(Information shown)

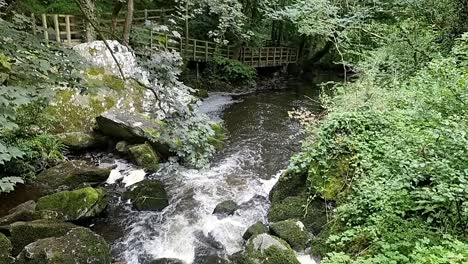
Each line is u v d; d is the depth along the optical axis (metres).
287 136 9.72
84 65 3.90
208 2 12.20
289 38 19.11
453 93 4.48
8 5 4.48
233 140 9.33
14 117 2.92
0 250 4.48
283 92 15.59
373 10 9.48
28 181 6.54
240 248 5.34
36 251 4.43
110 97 8.87
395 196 4.20
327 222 5.20
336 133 5.88
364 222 4.61
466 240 3.74
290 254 4.67
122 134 8.05
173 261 5.09
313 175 5.71
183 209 6.28
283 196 6.20
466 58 5.81
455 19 7.54
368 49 9.98
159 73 4.07
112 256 5.16
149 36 5.57
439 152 3.61
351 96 6.66
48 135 7.43
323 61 19.19
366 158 5.07
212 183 7.10
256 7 15.10
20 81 3.33
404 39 8.13
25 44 3.53
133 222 5.95
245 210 6.20
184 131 4.28
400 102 6.05
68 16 9.84
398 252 3.70
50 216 5.50
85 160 7.73
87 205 5.82
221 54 15.55
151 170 7.48
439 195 3.56
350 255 4.29
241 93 15.05
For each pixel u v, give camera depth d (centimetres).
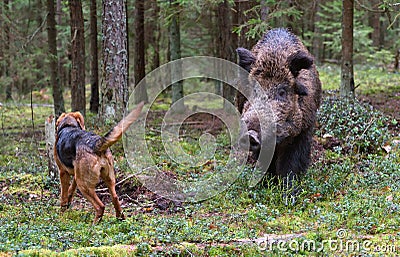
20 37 1766
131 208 812
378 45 2930
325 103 1324
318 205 795
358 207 744
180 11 1506
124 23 1259
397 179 900
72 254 546
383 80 2200
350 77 1423
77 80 1631
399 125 1297
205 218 741
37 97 2677
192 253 573
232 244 604
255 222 715
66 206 785
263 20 1387
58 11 2325
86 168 689
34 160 1177
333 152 1096
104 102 1255
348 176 934
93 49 1938
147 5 2200
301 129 855
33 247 569
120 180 927
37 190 912
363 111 1242
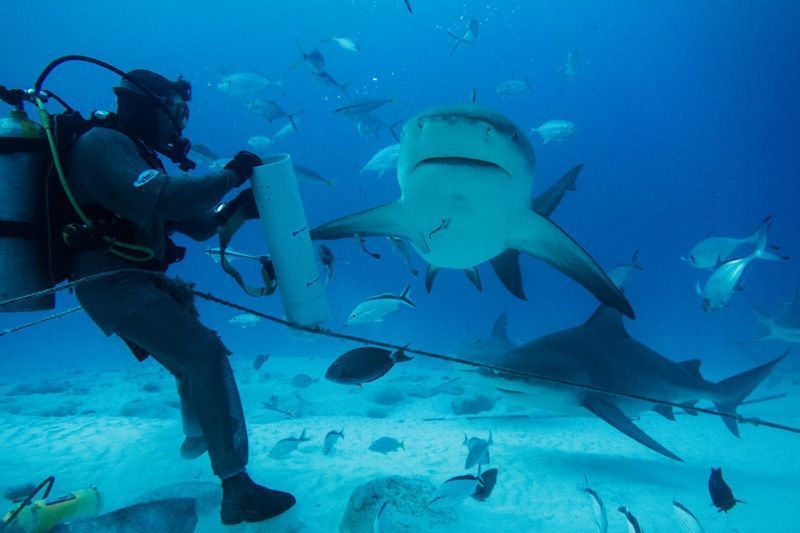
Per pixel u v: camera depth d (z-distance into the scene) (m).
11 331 2.62
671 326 40.81
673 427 8.70
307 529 3.01
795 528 4.02
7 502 3.55
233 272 3.07
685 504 4.51
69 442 5.33
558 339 6.71
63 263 2.71
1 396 13.40
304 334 3.56
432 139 3.71
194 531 2.84
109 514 2.50
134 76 3.01
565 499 4.39
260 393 13.02
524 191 4.22
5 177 2.50
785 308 10.42
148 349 2.68
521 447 6.36
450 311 57.09
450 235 4.63
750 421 3.66
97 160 2.50
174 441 5.29
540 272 58.06
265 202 2.85
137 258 2.75
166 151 3.11
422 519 3.29
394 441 5.26
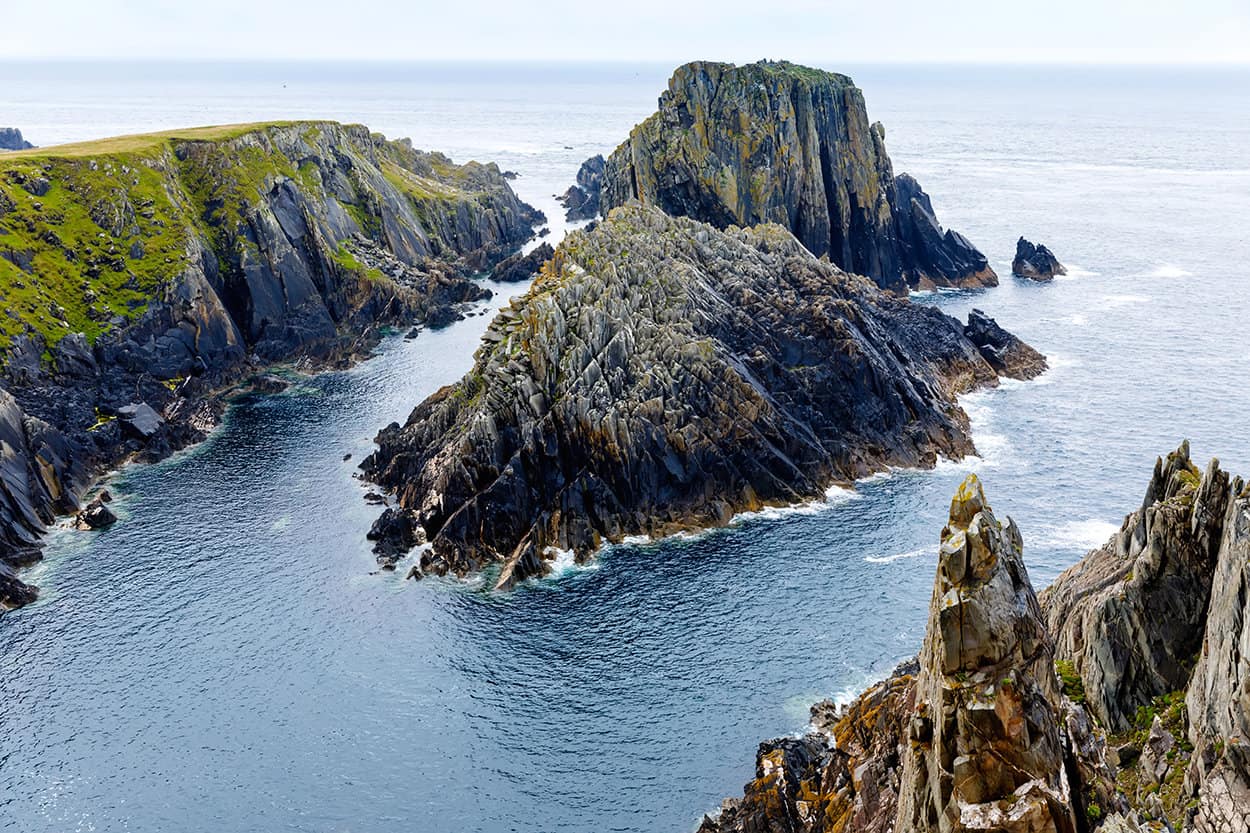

(End Information shown)

Give again the stretch of the entries above that begins at the line with "439 152 3.61" and ends at the line with "255 222 715", word for word, with no pictures.

439 152 3.61
351 96 6.66
48 135 7.43
323 61 19.19
366 158 5.07
212 183 7.10
256 7 15.10
20 81 3.33
404 39 8.13
25 44 3.53
133 222 5.95
245 210 6.20
184 131 4.28
400 102 6.05
68 16 9.84
398 252 3.70
50 216 5.50
85 160 7.73
87 205 5.82
221 54 15.55
151 170 7.48
439 195 3.56
350 255 4.29
241 93 15.05
For each pixel u v, give camera depth d (centimetres).
20 37 1766
131 208 812
378 45 2930
325 103 1324
318 205 795
358 207 744
180 11 1506
124 23 1259
397 179 900
72 254 546
383 80 2200
350 77 1423
77 80 1631
399 125 1297
205 218 741
37 97 2677
192 253 573
232 244 604
255 222 715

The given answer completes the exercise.